Sie führte mich in ihr kleines Zimmer und schloß die Tür
hinter uns. Dann begann ich zu erzählen, was in den letzten Wochen
geschehen war. Vollständig, nur die bürgerlichen Namen und
Herkunft der Hexen nannte ich nicht, um sie nicht in Gefahr zu bringen. Die
Äbtissin hörte mir ruhig zu und nickte von Zeit zu Zeit. Ich
konnte spüren, wie meine Geschichte sie bis ins Mark erschreckte.
"Ich dachte, es gäbe keine Menschenopfer mehr." sagte sie
schließlich.
"Das dachte ich auch. Sonst hätte ich mich nie mit ihnen abgegeben."
sagte ich und gegen meinen Willen begannen die Tränen wieder zu
fließen.
"Und was machst du jetzt?" fragte sie leise, sanft, mitfühlend.
"Ich weiß es nicht." antwortete ich.
"Wenn du magst, bist du hier willkommen." sagte sie.
"Für heute Nacht nehme ich das an. Ich weiß noch nicht, was ich
dann tun werde." antwortete ich.
Ich blieb lange im Kloster, arbeitete dort mit. Beriet die Kräuterfrau in heilkundlichen Dingen und die Äbtissin nahm sich jeden Tag ein wenig Zeit für mich, um mit mir zu reden. Ich lebte in einer merkwürdig zeitlosen Welt, in der nur der Augenblick und der zeitlose Friede des Klosterlebens zählten.
Nach Monaten erst verblaßte die grausame Unmittelbarkeit der Erinnerungen an das Opfer und ich konnte wieder an Vergangenheit oder Zukunft denken ohne schier darunter zusammenzubrechen.
Und ich brachte ein Kind zur Welt, ein Mädchen, Gaivins Tochter. Ich
nahm sie nach der Geburt in die Arme, schaute in das kleine Gesicht und sah
- Mongolenfalten in den Augenwinkeln. Eine Zunge, die zu dick für den
kleinen Mund zu sein schien. Ich suchte und fand alle Anzeichen von der
Krankheit, die in einem technischen Zeitalter Trisomie 21 genannt werden
würde. Ich drückte das Kind, strich ihm sanft über das Haar,
hob den Blick zur Hebamme und sagte ganz ruhig:
"Die alten Druiden hätten sie ausgesetzt."
Das war allerdings, bevor die neuen Pflüge eingeführt wurden.
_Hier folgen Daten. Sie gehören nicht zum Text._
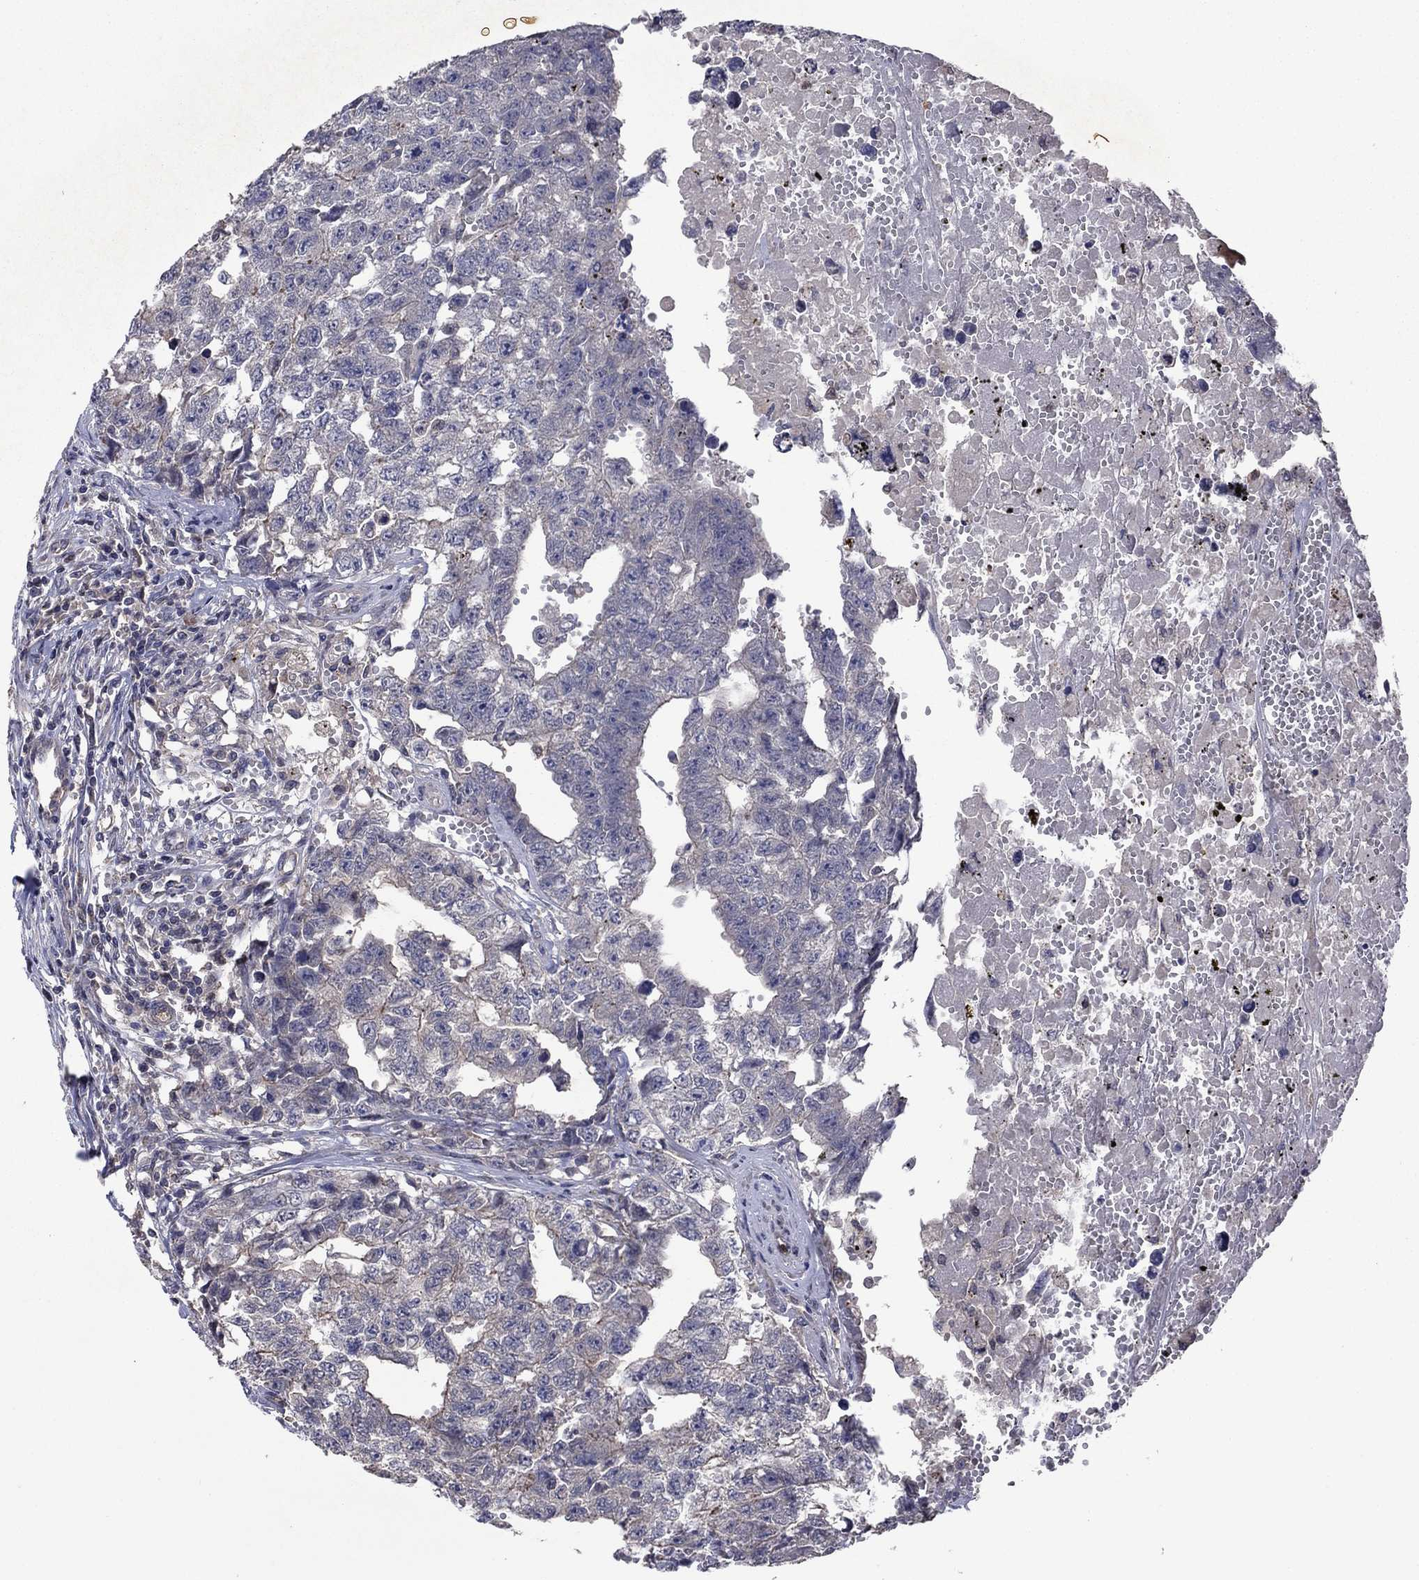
{"staining": {"intensity": "negative", "quantity": "none", "location": "none"}, "tissue": "testis cancer", "cell_type": "Tumor cells", "image_type": "cancer", "snomed": [{"axis": "morphology", "description": "Seminoma, NOS"}, {"axis": "morphology", "description": "Carcinoma, Embryonal, NOS"}, {"axis": "topography", "description": "Testis"}], "caption": "Protein analysis of embryonal carcinoma (testis) exhibits no significant expression in tumor cells.", "gene": "MSRB1", "patient": {"sex": "male", "age": 22}}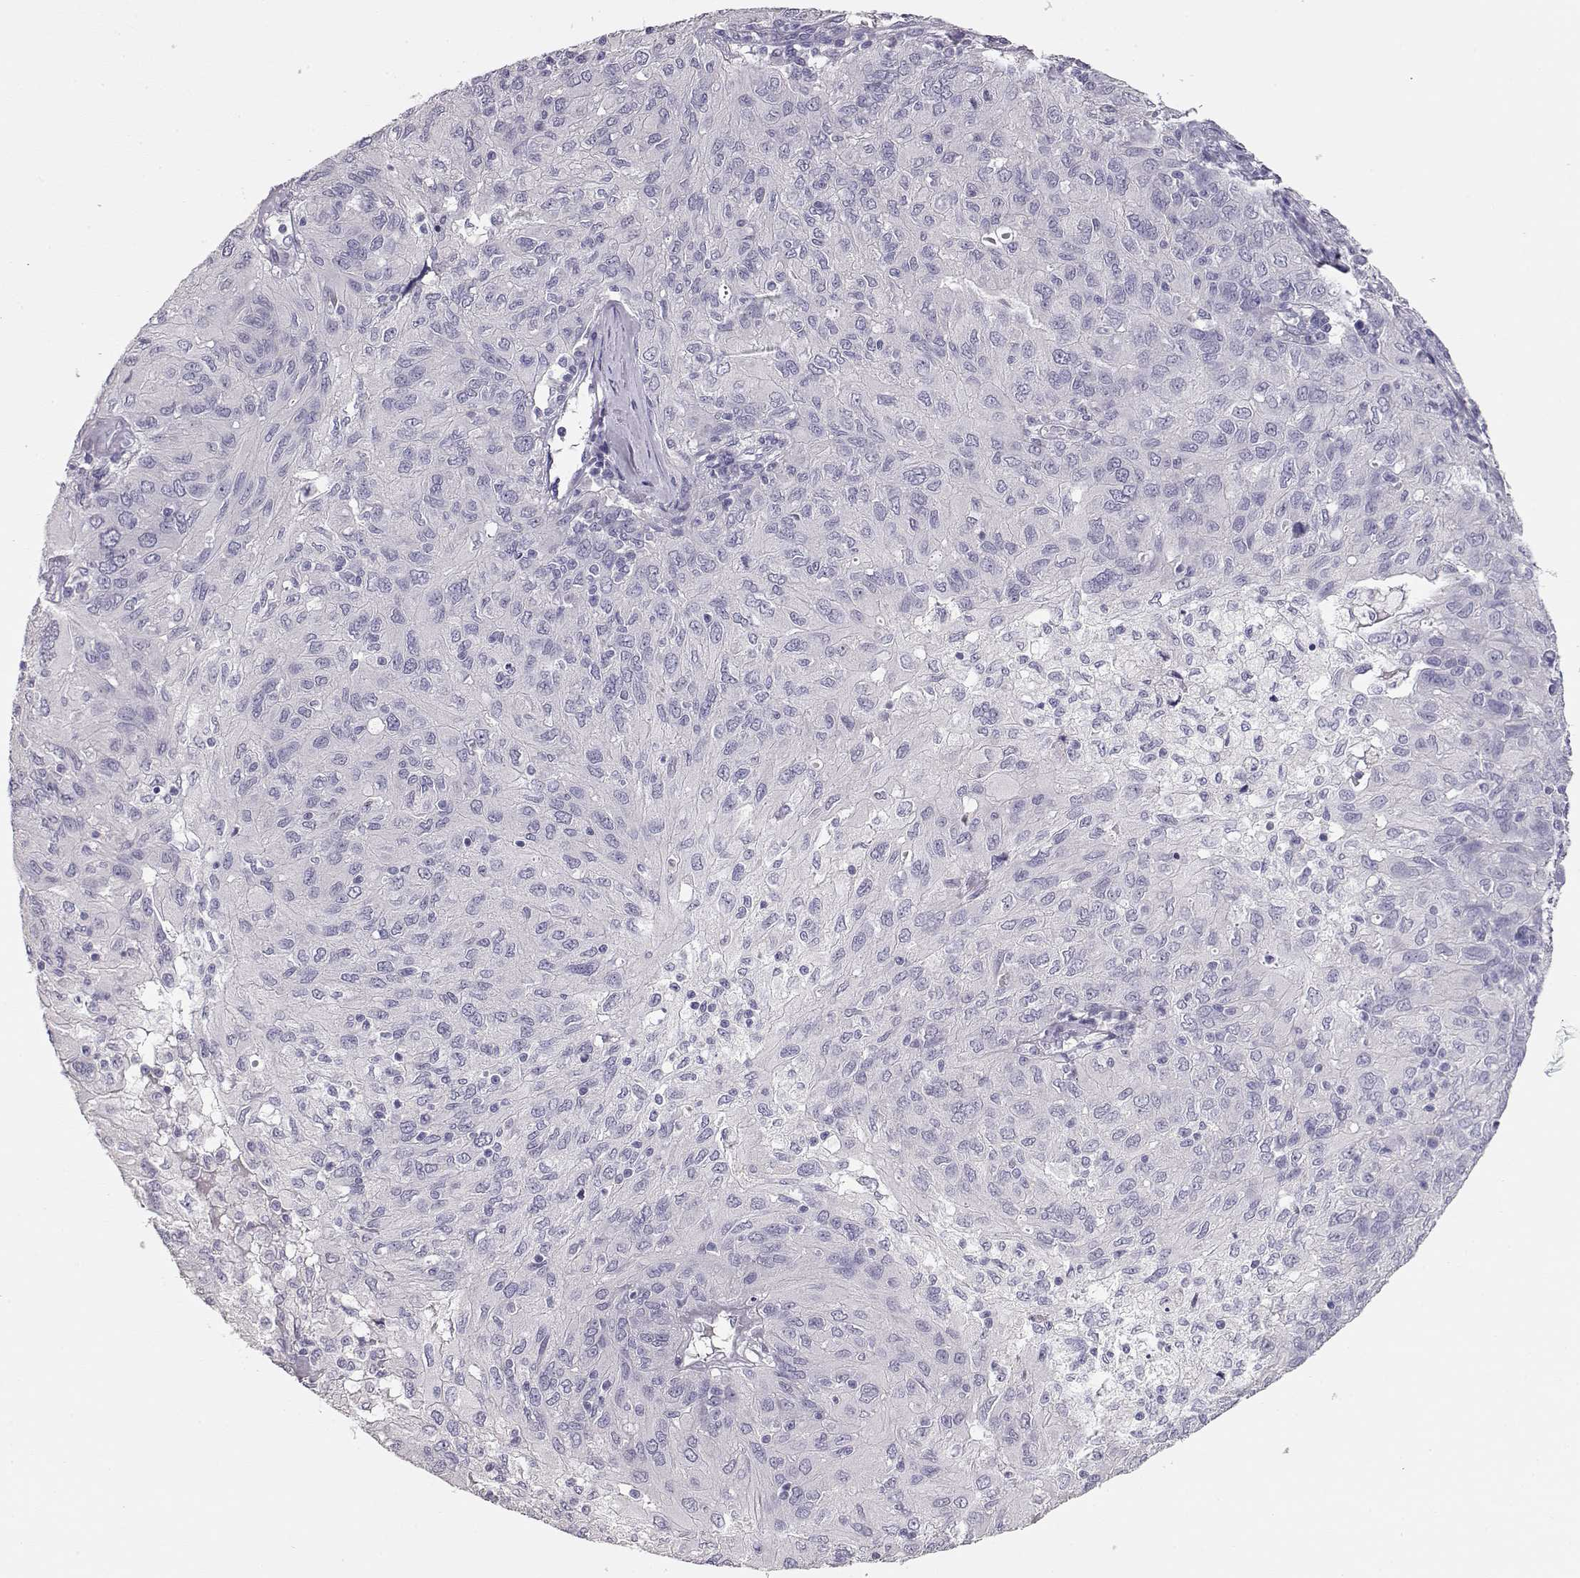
{"staining": {"intensity": "negative", "quantity": "none", "location": "none"}, "tissue": "ovarian cancer", "cell_type": "Tumor cells", "image_type": "cancer", "snomed": [{"axis": "morphology", "description": "Carcinoma, endometroid"}, {"axis": "topography", "description": "Ovary"}], "caption": "A histopathology image of human ovarian endometroid carcinoma is negative for staining in tumor cells.", "gene": "MAGEC1", "patient": {"sex": "female", "age": 50}}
Damals hätte der Stamm es sich nicht leisten können, kranke
Kinder, die niemals eine nützliche Aufgabe im Stamm übernehmen
konnten.
"Aber warum denn, es ist doch alles dran!" fragte die Frau überrascht
und bestürzt.
Sie war eine Unwissende.
"Sie ist schwachsinnig." antwortete ich.
Dann erklärte ich der Frau die Zeichen, an der man es erkennen
konnte.
Ich betrachtete das Kind und fragte mich, ob sie zu viel von dem mitbekommen haben mochte, was an dem Tag, an dem sie gezeugt wurde, geschehen war. Es mochte vielleicht auch daran liegen, daß ich unterernährt gewesen war. In Hungerzeiten treten solche Krankheiten gehäuft auf. Und ich fragte mich, warum sie sich entschieden hatte, trotz dieses Schadens zu leben. Die meisten kranken Kinder sterben noch im Mutterleib. Und die, die überleben, haben kein leichtes Leben. Meist werden sie von der eigenen Mutter herzlos behandelt. Hin und hergeschubst und als Teufelskinder beschimpft. Früher hatte man solche Kinder sofort ausgesetzt. Entweder nahm eine Gemeinschaft ein Kind bei der Geburt auf - und das ohne wenn und aber, oder es wurde ausgesetzt und hatte einen leichten Tod. Heutzutage läßt man die Kinder am Leben, doch nie werden sie wirklich in die Gemeinschaft aufgenommen. Immer verspottet und mit Steinen beworfen. Das ist Unrecht.
Nun, zumindest für mich würde sie einfach nur meine geliebte Tochter sein. Ich küßte das Kind auf die Stirn und hieß es in der Welt willkommen. Ich war sehr traurig.
Die Äbtissin kam herein, warf einen kurzen Blick auf mein Kind. Sie
erkannte es sofort, wie ich an ihrem bestürzten Gesichtsausdruck sah
und sah mir dann gerade und prüfend in die Augen.
"Wirst du ihr Mutter sein?" fragte sie leise.
"Sie ist meine Tochter." antwortete ich entschieden.
Sie nickt ernst. Ich hielt das Kind schützend in den Armen. Es begann meine Brust zu suchen. Ich ließ es trinken.